Это мои слова в тот день, когда я уже сжала в руках, в их уже воспринимаемую, начиная с подушечек пальцев, чуждость, футляр с помадой, когда уже медленно вернулась — и осторожно, боком, присела на койку, и еще сумела, укладывая косметику, нащупать на тумбочке блокнот, почти весь исписанный день за днем, чтобы так, еще не видя цели, в мыслях не имея этой книги, доказать письменно мое безумие суетности.

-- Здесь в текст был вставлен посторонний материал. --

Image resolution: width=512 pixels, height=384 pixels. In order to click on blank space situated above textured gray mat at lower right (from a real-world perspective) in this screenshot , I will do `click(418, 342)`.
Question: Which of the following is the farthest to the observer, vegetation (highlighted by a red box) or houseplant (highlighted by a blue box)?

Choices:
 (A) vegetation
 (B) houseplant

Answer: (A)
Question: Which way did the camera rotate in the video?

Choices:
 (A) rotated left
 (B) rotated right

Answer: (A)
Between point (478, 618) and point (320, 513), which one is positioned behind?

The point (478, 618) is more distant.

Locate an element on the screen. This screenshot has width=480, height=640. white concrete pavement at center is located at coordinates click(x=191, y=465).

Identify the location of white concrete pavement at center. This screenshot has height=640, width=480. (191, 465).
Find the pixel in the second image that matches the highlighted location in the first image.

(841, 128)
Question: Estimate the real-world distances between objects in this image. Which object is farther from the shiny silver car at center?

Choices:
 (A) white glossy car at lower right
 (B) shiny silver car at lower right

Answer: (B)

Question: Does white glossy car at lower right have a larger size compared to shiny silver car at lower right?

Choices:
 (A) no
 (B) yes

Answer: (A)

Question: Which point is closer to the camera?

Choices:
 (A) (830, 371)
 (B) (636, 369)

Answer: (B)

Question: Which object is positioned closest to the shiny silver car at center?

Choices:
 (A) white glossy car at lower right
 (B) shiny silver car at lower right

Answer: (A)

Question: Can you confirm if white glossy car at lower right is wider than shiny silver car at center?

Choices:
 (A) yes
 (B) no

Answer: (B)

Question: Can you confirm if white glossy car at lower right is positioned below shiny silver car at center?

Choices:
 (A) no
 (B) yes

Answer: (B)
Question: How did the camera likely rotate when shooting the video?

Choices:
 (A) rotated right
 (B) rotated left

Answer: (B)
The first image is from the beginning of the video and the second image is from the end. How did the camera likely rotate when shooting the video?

Женщины оказались куда благожелательнее, они не хотели возмущаться, соседка была сама доброта; давно позади остались минуты моей обособленности, теперь мы уже одно целое, даже ксендз этому не помешал, мы уже были какой-то первобытной общностью инстинктов, когда человек делится с человеком всем. И может быть, я неверно, на какой-то момент, определила эти минуты, но так уж вдруг показалось, что просто я доселе, за всеми этими житейскими перипетиями, хорошенько не разобралась в себе.